- Church: Catholic Church

Orders
- Ordination: 29 October 1934 by Thomas O'Shea

Personal details
- Born: Francis Vernon Douglas May 22, 1910 Johnsonville, Wellington, New Zealand
- Died: July 27, 1943 (aged 33) Longos, Kalayaan, Laguna, Philippines
- Occupation: Missionary priest
- Education: Marist Brothers' School (1921–1922); Johnsonville School (1922–1924); Holy Cross College;

Sainthood
- Venerated in: Catholic Church

= Francis Douglas (priest) =

New Zealand Catholic priest (1910–1943)

Francis Vernon Douglas (22 May 1910 – c. 27 July 1943) was a New Zealand priest of the Missionary Society of St. Columban who was killed in the Philippines by Japanese soldiers in 1943.

==Biography==
He was born in Johnsonville, in Wellington, the fifth of eight children (five sons and three daughters) of Kathleen (née Gaffney) and George Charles Douglas, an Australian-born railway worker.
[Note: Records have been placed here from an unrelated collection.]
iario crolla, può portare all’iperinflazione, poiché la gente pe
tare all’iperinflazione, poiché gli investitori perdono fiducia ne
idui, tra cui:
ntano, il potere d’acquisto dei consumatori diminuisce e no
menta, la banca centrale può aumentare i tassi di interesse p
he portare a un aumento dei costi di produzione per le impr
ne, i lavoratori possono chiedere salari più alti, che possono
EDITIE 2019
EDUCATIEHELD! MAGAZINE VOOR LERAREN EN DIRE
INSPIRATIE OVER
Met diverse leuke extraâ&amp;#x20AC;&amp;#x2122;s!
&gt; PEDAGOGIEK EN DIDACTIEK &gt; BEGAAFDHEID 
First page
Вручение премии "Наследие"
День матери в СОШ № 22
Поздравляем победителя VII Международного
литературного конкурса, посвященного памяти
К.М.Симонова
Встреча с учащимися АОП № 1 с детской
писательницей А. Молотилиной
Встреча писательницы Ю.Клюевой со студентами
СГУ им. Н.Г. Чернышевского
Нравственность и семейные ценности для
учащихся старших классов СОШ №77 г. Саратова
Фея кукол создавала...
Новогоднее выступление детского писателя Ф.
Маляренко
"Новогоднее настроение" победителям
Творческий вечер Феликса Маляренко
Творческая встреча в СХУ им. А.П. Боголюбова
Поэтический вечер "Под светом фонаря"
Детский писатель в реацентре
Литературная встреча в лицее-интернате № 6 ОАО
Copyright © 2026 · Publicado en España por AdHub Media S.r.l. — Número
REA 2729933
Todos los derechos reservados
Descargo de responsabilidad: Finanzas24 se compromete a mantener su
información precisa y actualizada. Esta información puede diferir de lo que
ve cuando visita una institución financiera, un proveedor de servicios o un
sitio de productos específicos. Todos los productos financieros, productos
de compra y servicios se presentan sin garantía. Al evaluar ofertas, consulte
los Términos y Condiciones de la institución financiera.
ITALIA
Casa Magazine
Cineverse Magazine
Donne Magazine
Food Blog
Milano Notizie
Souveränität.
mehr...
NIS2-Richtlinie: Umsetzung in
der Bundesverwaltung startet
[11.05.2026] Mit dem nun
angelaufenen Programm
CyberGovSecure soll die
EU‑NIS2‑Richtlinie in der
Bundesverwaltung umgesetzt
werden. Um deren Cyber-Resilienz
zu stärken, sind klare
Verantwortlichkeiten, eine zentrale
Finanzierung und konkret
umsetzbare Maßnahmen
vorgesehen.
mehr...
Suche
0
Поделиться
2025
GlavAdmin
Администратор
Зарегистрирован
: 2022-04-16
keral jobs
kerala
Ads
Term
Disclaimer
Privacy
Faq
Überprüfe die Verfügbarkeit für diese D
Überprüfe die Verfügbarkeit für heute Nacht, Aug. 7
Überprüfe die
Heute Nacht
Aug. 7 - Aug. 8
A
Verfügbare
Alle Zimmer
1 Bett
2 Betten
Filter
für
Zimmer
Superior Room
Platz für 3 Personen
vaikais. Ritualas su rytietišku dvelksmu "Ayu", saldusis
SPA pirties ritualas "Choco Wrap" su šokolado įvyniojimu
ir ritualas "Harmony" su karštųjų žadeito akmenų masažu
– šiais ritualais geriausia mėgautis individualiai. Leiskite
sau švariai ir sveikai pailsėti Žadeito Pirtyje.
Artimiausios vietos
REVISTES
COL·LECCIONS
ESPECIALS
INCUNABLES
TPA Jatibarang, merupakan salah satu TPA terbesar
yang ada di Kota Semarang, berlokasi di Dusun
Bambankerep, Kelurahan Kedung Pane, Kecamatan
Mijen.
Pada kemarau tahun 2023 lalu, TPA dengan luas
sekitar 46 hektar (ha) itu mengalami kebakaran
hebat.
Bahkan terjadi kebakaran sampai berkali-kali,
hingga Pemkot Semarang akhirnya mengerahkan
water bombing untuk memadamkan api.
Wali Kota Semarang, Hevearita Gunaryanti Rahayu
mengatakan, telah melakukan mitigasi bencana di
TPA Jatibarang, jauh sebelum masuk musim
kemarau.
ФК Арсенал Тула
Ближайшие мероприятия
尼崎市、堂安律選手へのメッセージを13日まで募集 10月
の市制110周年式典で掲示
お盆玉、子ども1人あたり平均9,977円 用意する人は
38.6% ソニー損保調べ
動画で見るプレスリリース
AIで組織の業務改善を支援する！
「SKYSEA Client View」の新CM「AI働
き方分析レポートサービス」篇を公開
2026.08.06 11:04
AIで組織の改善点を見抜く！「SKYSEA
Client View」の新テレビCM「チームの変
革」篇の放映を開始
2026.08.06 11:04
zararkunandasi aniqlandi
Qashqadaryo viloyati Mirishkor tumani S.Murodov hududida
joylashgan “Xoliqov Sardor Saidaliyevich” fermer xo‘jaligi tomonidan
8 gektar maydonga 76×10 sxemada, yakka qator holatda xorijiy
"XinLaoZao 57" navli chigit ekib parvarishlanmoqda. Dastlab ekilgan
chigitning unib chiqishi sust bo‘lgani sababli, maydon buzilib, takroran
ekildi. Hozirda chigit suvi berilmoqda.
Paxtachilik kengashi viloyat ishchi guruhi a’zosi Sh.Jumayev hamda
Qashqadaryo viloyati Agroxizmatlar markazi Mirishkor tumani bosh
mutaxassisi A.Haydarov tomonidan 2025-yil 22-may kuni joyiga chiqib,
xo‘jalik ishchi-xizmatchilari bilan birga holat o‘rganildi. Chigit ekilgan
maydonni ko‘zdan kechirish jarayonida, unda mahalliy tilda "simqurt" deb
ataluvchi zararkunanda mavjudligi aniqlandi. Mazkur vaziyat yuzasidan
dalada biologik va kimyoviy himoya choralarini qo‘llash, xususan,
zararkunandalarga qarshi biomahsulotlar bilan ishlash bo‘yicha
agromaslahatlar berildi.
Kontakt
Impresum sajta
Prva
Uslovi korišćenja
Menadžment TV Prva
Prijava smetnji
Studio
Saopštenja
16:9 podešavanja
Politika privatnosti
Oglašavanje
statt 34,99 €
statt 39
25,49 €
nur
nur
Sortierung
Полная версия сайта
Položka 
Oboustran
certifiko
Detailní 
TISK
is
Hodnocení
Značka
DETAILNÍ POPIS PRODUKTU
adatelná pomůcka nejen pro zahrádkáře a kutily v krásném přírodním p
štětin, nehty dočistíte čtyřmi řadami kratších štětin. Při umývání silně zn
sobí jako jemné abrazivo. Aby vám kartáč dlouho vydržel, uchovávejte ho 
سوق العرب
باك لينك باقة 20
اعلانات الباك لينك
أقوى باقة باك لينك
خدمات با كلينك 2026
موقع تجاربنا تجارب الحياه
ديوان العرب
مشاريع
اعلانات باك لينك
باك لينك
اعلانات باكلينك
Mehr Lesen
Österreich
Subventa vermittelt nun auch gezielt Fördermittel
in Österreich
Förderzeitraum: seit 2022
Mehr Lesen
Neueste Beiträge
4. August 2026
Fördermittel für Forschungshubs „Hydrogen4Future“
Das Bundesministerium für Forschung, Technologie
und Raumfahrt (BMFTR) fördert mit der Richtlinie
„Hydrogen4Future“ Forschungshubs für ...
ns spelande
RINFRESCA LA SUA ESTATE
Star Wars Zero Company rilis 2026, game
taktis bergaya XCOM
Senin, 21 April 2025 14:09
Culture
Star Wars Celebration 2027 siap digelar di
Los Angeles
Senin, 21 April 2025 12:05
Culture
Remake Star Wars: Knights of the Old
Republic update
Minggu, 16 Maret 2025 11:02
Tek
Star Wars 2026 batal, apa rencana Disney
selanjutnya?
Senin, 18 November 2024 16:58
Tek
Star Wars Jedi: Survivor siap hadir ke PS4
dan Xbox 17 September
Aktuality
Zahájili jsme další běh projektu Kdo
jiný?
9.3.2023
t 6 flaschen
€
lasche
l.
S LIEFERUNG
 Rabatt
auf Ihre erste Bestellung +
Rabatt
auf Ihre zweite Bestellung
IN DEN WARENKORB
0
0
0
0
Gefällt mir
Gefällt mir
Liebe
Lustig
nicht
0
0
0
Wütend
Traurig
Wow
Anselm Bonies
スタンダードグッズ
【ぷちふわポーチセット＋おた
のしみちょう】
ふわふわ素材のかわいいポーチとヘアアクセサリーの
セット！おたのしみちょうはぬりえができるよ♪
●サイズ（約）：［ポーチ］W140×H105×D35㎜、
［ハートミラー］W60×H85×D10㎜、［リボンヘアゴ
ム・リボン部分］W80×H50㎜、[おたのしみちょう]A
His mother was a devout Catholic from County Sligo, Ireland, and his father became a Catholic in 1926.

Douglas trained for the Catholic priesthood at Holy Cross Seminary, Mosgiel. Within a few months of his ordination, at the end of 1934, he applied to join the Missionary Society of St. Columban. He was curate at New Plymouth when he left to join the society at the start of 1937. He was appointed to the Philippines in July 1939. He was posted to Pililla. Five years later during the Japanese occupation he was taken by secret police looking for information on guerrillas active in his area.

Over three days in the Church of Saint James the Apostle in Paete, Laguna, he was beaten and tortured, the presumption being that police were trying to extort information from him about guerrillas whose confessions he may have heard. He remained silent and on 27 July 1943, very weak but still conscious, was put on a truck with a guard of Japanese soldiers. He was never seen again. He is remembered in the name of a boys college in New Plymouth, Francis Douglas Memorial College.

==Beatification==
In collaboration with the Roman Catholic Archdiocese of Wellington, the Columban Missionaries are preparing the steps in opening Douglas' cause for sainthood. He is honored for his steadfast devotion to his religious duties, and stands with Mother Mary Joseph Aubert and Emmet McHardy as one of the New Zealand Catholic Church’s three models of sanctity.